Heightening your awareness is the first step. This week, commit to checking the ingredient list on the labels of the foods you consume. Keep a running list of all the foods you come across with added sugar that you would normally eat. Oftentimes, keeping this ever-lengthening tally gets sickening enough that you naturally start to change your habits.
Use stevia, xylitol and erythritol as a stepping stone.
These are more natural sugar substitutes than sucralose, aspartame, saccharin, and other chemically-derived sweeteners. Although “natural” does not inherently mean “healthy,” these options can play an appropriate role in your journey when you desire the occasional treat.
Find these options at specialty grocery stores, health food shops or online. Get familiar with them by creating simple recipes for things you would like to continue eating on occasion anyway like barbecue sauce.
One note: because of the sometimes bitter aftertaste of unprocessed stevia, some recipes call for an occasional gram or two of sugar. This is not a bad option given that other versions would be loaded completely with sugar.
Tone down your taste buds.
While the above options are great to make yourself a healthier version of a sauce or treat, realize that “better” is not always the same as “nourishing.” A cupcake made with stevia and erythritol is eons better for you than a sugar-sweetened cupcake; however, it should still be viewed as a dessert. Be sure you’re not replacing nourishing, unprocessed whole foods in your diet because you assume that an “added sugar-free” dessert is a nutritional freebie.
Go cold turkey.
I’ve asked a lot of my clients to identify the most helpful component in achieving a (mostly) "added-sugar free" diet. The general consensus is to eliminate it 100%.
This is certainly a challenge given the sugar-saturated reality of the American food supply, but I recommend you take it week by week- day by day even.
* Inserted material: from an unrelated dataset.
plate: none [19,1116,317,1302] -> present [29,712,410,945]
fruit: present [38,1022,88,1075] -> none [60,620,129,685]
Realize that focusing on 7-9 servings of non-starchy vegetables per day, unprocessed fats (e.g. nuts, seeds, organic butter, avocados, coconut oil, olive oil), ample amounts of high-quality protein, grass-fed organic dairy (if well tolerated) and a small amount of fruit can constitute a delicious, fulfilling diet naturally free of added sugars.
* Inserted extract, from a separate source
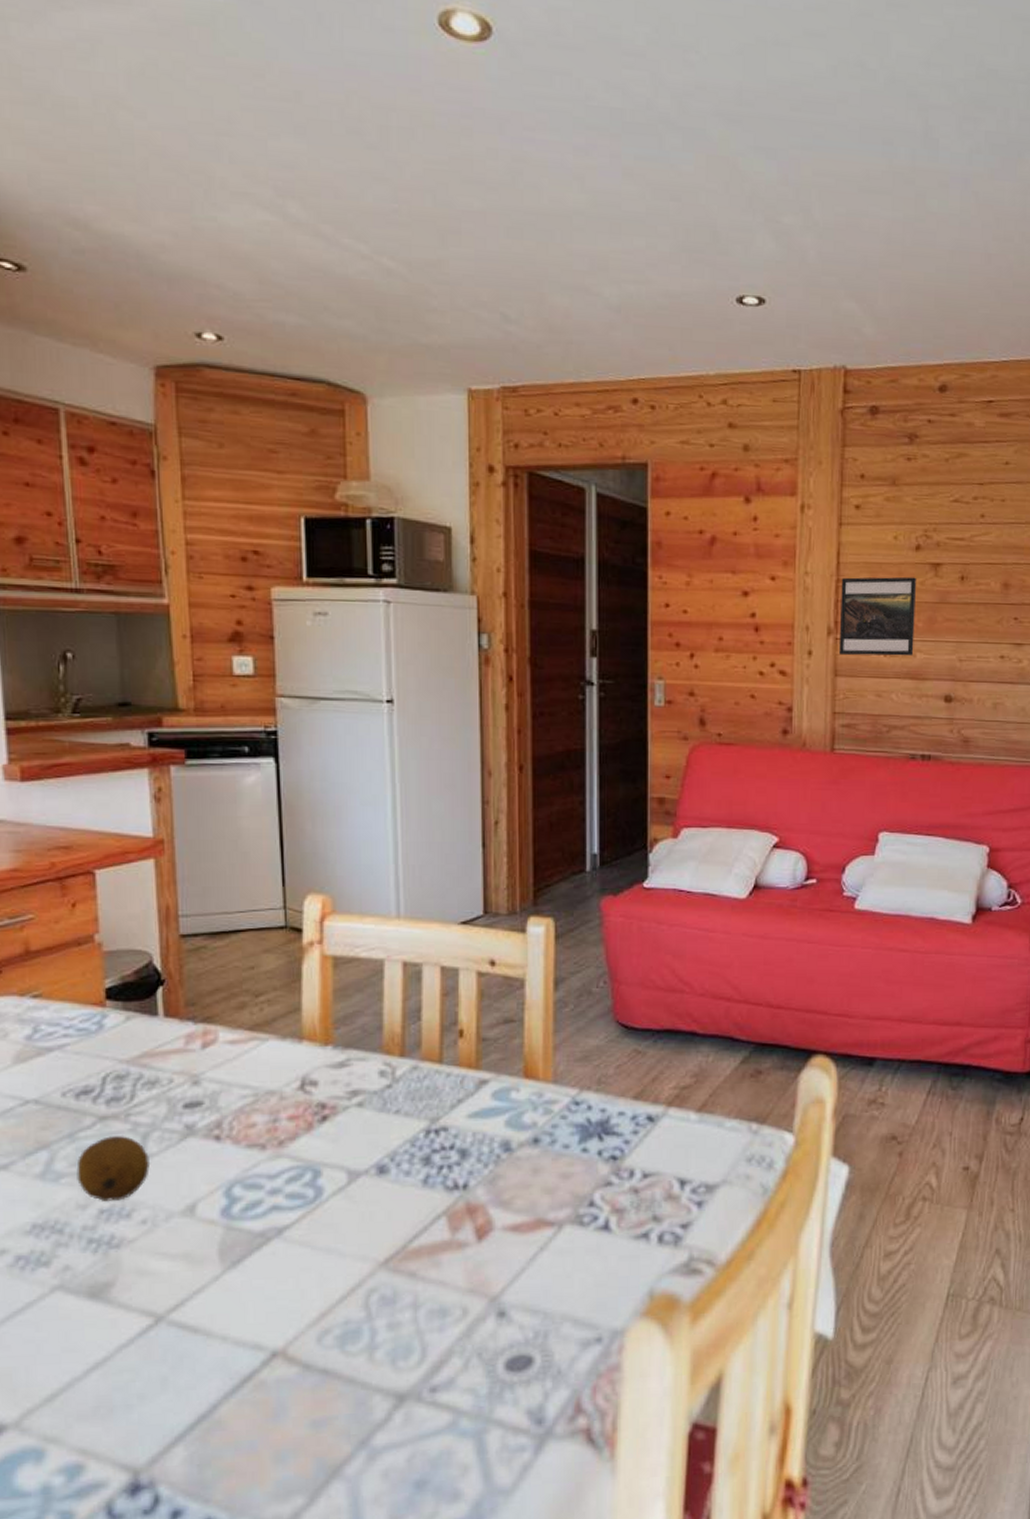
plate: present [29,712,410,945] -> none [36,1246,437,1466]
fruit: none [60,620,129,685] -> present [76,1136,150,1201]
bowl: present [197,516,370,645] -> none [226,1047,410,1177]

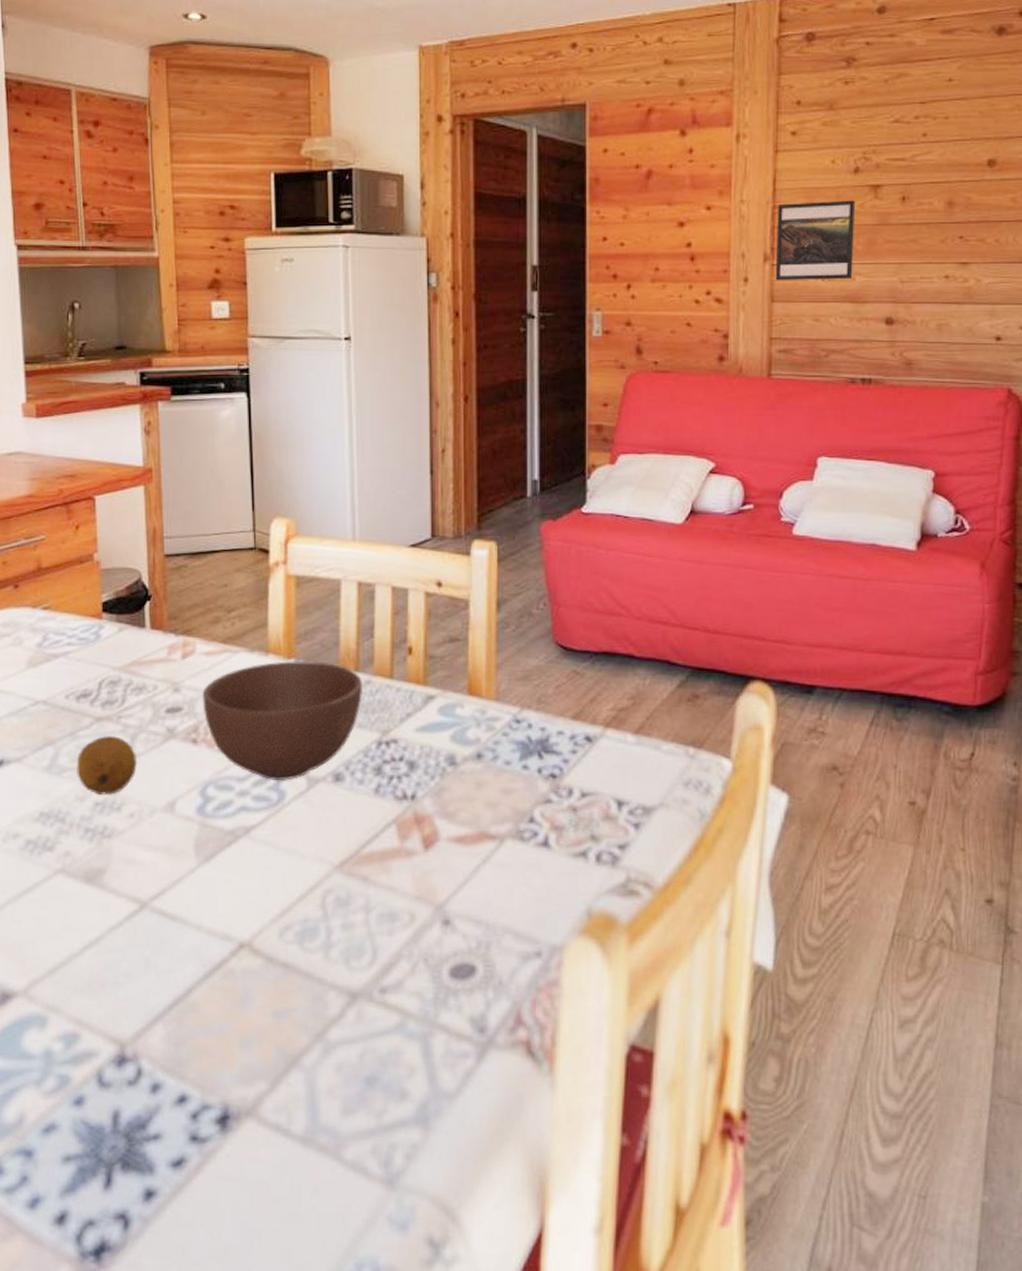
bowl: none [226,1047,410,1177] -> present [202,661,363,781]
A meal of grass-fed strip steak, broccoli with fresh-grated block parmesan, and a sweet potato topped with cinnamon and a small amount of coconut oil contains no added sugar. Throw some organic heavy cream on top of a small bowl of fresh summer berries, and you have yourself dessert. Now, that doesn’t sound too bad, right?
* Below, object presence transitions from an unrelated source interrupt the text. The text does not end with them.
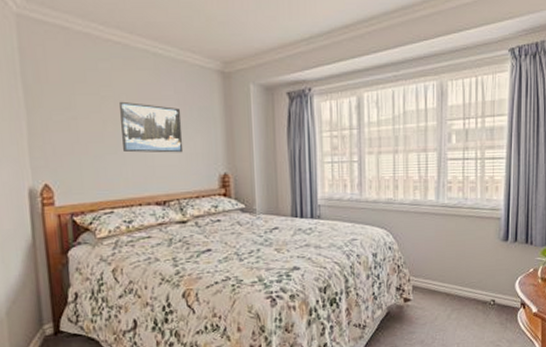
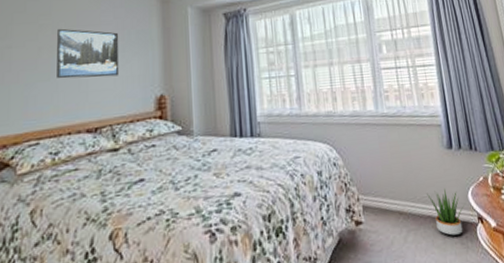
potted plant: none [475,277,510,317] -> present [427,189,464,236]

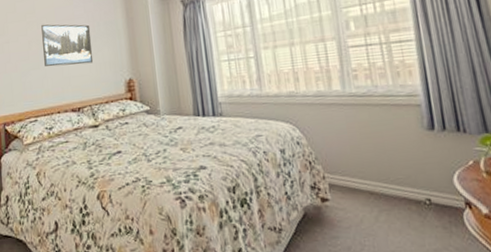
potted plant: present [427,189,464,236] -> none [402,171,448,219]

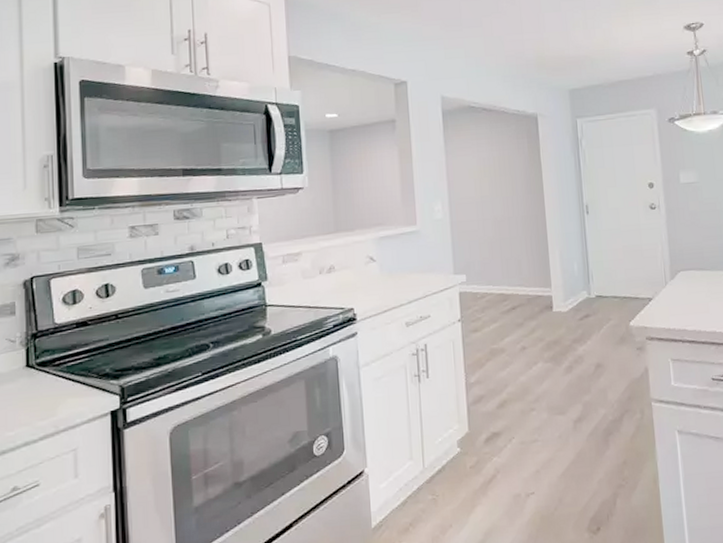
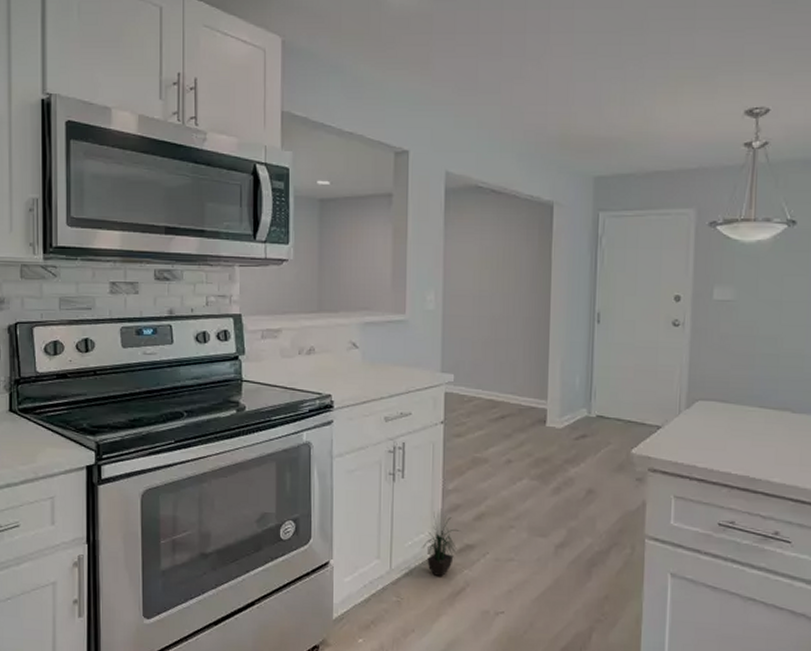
potted plant: none [451,401,486,469] -> present [422,508,460,577]

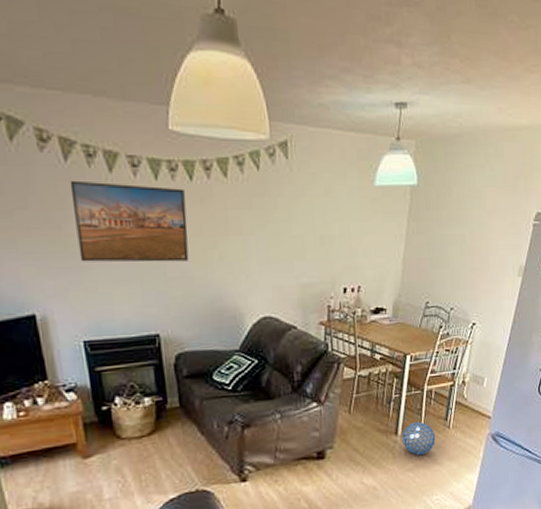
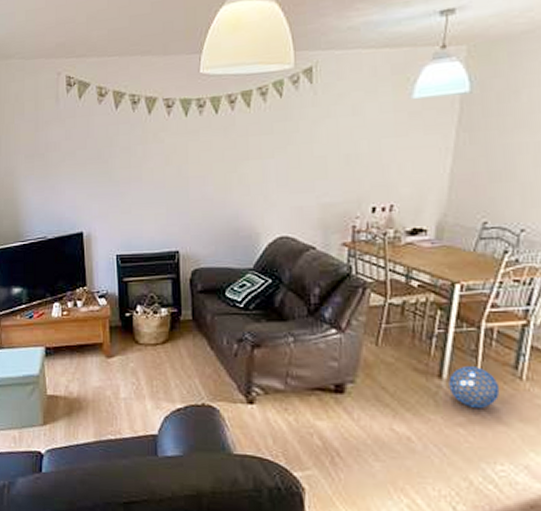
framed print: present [69,180,189,262] -> none [118,121,211,189]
Making big changes in your health and weight loss outcomes can be successfully achieved by focusing on one habit at a time. Eliminating added sugar is one of, if not the, most important change you can make. It may sound simple, but it’s not always easy!
Arm yourself with the support of a nutrition coach and a support group of like-minded people to guide you on your way. Any weight loss and health journey is a stepwise process. Start by following the tips above, and you’ll be off to a solid start. Thanks for reading.
In health, Samantha Bielawski, Registered Dietitian
This article is not intended for the treatment or prevention of disease, nor as a substitute for medical treatment, nor as an alternative to medical advice. Use of recommendations in this and other articles is at the choice and risk of the reader.